Monday, August 31, 2009

okay, honestly speaking...

recently i met another guy online... okay before we get all "accusing" here, let me state that i didn't meet meet him... yet?

so the background story is that he found me via the online dating site (which i promise i haven't logged into in ages) and recently added me on IM. we've since chatted some and frankly we get along really well. i found him to be nice, eloquent and with a sense of humor. his pictures also showed that he wasn't unattractive. honestly if i were single, i would have so thought of him as a potential prospect.

but i'm not.

and therefore when he kinda asked me out the first time, i wasn't sure how to react and kinda just brushed it aside ('coz he didn't really ask me out properly other than just a vague suggestion of possibly meeting up). but then he asked me out with a more proper plan in the form of a hey if you want to meet up tonight for a drink just buzz me kinda thing and that was when i started to feel bad.

i'm not really interested per se. i mean i could be. but i'm happy with the alpha boy and not looking for someone else to fill the status of 'boyfriend' in my life. but being attached isn't really something i just tell people either. it's sorta like a if you don't ask, i don't say kinda thing. but then i started thinking that maybe i should say something to him. not that i think that he's totally into me or whatever, but him finding me on an online dating site (even though i promise i haven't logged into in ages) kinda just makes certain implications such as i'm single and looking.
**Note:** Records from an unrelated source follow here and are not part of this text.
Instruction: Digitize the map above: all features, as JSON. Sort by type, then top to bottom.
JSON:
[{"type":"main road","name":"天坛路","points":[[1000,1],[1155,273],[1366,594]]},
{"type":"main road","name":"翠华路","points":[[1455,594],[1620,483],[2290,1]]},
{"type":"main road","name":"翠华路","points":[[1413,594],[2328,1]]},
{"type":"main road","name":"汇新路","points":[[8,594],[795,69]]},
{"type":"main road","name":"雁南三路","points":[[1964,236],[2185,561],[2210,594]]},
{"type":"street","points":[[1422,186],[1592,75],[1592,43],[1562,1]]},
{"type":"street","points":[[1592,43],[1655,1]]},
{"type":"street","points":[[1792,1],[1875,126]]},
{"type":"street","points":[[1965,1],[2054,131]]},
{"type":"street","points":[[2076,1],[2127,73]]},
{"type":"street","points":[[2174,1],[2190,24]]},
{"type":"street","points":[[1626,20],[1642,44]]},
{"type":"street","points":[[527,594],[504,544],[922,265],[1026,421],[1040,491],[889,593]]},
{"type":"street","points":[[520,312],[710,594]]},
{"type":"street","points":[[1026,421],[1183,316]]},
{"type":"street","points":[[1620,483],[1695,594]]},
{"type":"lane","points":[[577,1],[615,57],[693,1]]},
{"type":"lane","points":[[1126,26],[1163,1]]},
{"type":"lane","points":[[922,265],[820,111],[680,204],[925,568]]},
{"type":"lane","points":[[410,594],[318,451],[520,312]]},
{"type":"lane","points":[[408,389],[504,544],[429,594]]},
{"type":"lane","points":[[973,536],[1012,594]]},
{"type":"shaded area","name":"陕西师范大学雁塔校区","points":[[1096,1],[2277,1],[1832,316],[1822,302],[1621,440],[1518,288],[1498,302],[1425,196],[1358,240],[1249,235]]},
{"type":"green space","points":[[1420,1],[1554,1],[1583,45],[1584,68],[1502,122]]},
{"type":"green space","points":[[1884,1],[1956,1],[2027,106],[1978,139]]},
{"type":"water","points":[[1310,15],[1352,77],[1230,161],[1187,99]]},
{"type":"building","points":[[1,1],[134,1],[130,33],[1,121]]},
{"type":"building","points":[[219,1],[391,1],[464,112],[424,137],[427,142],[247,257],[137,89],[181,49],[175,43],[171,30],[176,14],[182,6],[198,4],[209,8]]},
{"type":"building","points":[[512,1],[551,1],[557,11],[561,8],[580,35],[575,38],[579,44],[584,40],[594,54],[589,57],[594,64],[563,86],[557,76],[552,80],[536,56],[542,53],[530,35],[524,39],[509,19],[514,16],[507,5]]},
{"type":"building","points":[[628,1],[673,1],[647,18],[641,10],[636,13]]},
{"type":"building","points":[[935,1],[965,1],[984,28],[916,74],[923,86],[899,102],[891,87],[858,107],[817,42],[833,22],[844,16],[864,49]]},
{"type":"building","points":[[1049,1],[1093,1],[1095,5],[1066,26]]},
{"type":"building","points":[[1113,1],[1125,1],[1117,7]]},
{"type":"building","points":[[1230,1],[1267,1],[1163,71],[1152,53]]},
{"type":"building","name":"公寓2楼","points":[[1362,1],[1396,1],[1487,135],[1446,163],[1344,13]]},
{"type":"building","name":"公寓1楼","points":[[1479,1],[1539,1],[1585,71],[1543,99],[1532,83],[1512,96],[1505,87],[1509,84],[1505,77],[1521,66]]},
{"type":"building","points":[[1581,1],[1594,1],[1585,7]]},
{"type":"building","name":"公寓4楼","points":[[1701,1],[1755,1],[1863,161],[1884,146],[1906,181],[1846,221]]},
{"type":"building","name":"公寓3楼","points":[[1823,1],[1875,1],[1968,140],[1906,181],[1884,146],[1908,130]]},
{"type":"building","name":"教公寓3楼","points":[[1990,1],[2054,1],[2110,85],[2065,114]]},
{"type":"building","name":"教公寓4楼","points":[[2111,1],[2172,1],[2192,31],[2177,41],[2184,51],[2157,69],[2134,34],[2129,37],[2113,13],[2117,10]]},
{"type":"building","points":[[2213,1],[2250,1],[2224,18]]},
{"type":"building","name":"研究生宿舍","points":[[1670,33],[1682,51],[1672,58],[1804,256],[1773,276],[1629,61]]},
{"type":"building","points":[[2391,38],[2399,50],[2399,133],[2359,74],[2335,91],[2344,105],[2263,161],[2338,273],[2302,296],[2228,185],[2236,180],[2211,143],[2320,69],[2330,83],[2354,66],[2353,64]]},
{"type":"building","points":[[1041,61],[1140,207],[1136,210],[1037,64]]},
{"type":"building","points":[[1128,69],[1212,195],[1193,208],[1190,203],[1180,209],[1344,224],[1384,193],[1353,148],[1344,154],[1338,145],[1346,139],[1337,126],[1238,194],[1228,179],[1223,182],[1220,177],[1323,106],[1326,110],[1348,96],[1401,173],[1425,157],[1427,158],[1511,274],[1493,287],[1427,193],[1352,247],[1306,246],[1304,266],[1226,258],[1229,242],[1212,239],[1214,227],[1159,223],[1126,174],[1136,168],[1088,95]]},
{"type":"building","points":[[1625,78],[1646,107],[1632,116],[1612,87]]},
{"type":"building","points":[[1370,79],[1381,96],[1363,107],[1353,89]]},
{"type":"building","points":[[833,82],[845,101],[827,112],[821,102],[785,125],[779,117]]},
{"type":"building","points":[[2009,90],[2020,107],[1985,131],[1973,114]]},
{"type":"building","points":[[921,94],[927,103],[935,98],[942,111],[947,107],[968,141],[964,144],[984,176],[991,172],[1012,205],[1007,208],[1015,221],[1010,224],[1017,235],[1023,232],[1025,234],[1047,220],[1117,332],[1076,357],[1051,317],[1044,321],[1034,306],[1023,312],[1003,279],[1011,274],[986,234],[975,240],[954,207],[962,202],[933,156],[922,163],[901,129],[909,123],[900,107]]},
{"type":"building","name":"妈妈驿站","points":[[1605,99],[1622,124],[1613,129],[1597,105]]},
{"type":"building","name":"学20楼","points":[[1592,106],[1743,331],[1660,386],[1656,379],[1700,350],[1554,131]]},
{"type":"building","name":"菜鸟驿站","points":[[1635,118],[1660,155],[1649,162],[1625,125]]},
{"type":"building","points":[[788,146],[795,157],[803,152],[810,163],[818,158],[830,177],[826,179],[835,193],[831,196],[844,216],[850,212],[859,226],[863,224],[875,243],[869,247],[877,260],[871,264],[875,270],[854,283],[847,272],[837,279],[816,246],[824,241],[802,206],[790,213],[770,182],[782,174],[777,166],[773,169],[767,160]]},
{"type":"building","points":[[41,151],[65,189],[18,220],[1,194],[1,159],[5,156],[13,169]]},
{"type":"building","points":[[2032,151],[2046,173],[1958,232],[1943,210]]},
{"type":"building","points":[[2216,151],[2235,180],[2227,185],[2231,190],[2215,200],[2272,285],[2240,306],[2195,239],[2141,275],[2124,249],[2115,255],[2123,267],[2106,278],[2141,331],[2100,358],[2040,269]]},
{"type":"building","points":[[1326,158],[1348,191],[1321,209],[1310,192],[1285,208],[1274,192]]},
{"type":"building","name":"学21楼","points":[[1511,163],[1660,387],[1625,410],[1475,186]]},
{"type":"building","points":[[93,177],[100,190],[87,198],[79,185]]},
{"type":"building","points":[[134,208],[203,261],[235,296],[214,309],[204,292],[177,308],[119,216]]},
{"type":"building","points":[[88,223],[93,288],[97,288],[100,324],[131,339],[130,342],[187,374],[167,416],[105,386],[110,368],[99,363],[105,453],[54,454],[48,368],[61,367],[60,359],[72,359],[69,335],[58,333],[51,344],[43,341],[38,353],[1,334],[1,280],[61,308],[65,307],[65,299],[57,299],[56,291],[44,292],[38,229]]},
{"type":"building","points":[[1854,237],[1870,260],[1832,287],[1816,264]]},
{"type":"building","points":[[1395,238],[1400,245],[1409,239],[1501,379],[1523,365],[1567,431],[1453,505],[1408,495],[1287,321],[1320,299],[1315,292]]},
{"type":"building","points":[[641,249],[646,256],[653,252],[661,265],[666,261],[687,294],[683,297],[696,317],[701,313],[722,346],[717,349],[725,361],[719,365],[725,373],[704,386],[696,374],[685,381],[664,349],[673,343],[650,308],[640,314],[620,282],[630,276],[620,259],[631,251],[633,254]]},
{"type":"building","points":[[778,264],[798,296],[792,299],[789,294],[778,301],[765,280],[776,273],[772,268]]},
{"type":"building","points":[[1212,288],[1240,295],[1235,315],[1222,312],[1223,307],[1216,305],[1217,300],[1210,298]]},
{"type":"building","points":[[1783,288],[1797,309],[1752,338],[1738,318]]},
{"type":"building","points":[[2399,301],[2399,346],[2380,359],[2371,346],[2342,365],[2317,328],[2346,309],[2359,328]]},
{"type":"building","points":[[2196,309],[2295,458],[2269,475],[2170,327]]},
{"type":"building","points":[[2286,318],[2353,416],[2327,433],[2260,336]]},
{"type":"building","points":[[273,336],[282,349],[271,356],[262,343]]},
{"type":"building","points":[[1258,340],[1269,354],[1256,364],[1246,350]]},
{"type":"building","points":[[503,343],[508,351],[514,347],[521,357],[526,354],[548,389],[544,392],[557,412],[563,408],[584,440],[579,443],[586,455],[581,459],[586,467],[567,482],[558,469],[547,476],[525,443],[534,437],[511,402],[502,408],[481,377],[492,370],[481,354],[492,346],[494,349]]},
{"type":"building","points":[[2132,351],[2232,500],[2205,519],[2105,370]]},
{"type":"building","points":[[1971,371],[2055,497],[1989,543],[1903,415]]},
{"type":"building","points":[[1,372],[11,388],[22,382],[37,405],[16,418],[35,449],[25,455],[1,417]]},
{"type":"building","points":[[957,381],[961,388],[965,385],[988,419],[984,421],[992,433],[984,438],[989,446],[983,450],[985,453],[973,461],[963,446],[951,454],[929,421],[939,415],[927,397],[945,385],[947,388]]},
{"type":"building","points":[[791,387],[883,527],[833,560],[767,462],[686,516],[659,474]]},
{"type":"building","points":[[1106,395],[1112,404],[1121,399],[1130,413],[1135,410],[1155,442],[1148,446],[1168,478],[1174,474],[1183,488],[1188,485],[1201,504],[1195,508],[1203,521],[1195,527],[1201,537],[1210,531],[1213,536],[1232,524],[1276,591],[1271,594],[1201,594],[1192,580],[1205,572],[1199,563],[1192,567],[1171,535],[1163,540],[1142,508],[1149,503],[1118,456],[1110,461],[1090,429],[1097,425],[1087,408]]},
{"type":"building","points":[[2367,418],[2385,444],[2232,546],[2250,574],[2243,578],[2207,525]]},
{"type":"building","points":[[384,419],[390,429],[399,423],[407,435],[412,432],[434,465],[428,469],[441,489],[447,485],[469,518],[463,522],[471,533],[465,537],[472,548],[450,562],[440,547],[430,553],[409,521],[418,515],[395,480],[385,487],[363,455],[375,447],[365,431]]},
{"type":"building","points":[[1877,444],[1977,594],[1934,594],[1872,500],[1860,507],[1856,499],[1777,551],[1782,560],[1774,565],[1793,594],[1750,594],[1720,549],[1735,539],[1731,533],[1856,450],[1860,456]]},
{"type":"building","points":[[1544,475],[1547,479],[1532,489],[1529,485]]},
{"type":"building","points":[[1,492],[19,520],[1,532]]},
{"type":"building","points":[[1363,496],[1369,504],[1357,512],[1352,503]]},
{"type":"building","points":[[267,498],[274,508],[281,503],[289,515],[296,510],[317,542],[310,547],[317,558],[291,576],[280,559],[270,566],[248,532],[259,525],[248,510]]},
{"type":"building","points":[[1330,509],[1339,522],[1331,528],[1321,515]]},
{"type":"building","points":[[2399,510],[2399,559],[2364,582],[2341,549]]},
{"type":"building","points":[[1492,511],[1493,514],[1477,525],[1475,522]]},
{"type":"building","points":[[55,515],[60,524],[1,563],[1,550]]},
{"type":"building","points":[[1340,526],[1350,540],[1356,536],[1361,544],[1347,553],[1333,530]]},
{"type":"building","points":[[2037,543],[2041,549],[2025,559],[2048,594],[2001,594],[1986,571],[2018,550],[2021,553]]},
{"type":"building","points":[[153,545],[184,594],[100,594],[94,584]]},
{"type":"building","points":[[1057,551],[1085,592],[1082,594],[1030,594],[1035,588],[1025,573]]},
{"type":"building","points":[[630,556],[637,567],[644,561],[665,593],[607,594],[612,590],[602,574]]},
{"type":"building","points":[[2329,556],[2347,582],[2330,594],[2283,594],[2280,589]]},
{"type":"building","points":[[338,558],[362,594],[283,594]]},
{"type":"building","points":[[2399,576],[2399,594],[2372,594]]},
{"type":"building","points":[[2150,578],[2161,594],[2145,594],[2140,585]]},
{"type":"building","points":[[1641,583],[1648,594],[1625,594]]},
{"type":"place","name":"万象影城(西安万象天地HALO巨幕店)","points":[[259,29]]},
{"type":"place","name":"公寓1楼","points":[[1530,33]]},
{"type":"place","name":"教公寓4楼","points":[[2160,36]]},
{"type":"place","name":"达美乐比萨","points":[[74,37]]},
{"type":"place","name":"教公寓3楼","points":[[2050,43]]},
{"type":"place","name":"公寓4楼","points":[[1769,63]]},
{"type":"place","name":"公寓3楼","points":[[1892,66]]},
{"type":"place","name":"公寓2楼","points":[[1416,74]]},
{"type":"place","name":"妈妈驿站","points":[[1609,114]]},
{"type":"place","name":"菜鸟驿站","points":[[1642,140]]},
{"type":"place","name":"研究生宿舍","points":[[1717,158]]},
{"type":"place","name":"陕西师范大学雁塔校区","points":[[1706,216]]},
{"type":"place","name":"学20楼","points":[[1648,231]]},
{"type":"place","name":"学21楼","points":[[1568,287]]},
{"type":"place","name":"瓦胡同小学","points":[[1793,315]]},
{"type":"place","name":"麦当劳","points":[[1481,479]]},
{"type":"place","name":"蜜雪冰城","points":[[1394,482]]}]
in the end, i told him that i was cool with meeting him but just as friends 'coz i was attached. he might have seemed a lil surprised but also appreciated that i let him know. and i just felt so much better after that.

and i think that kinda all worked out. we are still continuing to have engaging conversations on IM and increasingly realising how similar we are especially in terms of speech and words used. i have to admit that i'm curious to meet him. as friends of 'coz. i only wonder if that is considered okay?

6 Comments:

At 11:23 AM, Anonymous Anonymous said...

He's definitely still going to try to bone you... Even though you've thrown down the "friend" card. Just saying...

 
At 2:08 PM, Blogger Lifestyle Lookbook said...

Haha I agree with talesfromabarstool - guys often try and fly under the "friends" radar.

But as long as you make it clear that it's not on, and that you're interested in alpha boy, then there's no reason why you can't still hang out! Just make sure it's not in an environment where either of you gets super-drunk and says/does something stupid.
Trust me on that one.

Do you think you should mention it to alpha boy though?

 
At 3:49 PM, Blogger jo said...

talesfromabarstool: really?? i mean i haven't met him yet but from our IMs, i don't get that feeling. i mean it's friendly and not like laden with sexual innuendoes...

you make my date: good question bout whether i should mention it to the alpha boy. i'm thinking no haha! but if i do meet up with that online guy, i'll tell the alpha boy that i'm meeting up with a guy. but i don't think i'll go into specifics bout the hows and whys?

 
At 12:12 AM, Blogger Dora said...

Answer just one question.... how would you feel if alpha boy did the exact same thing? Then you know what is right for you.

 
At 3:45 AM, Anonymous ~AV~ said...

Gotta say, I agree with Dora on this one.

Also, are you feeling unsure about the alpha boy still? Because, I feel like from my experiences, if I really like someone, I would never really even think about meeting up with another guy from online...the thought would probably not even cross my mind if I was truly happy and secure. Are you looking at this guy as a possible romantic match and not just a friend??

 
At 4:14 PM, Blogger jo said...

AV: i'm not feeling unsure bout the alpha boy. and i'm sure that i'm looking at this guy as just a friend. if it weren't the case, i wouldn't have been upfront with him bout being attached. i just didn't want him to think it was anything more than it is. i just like talking to him and think that we could actually be friends ('coz he seems different just like how i'm different from most everyone else here).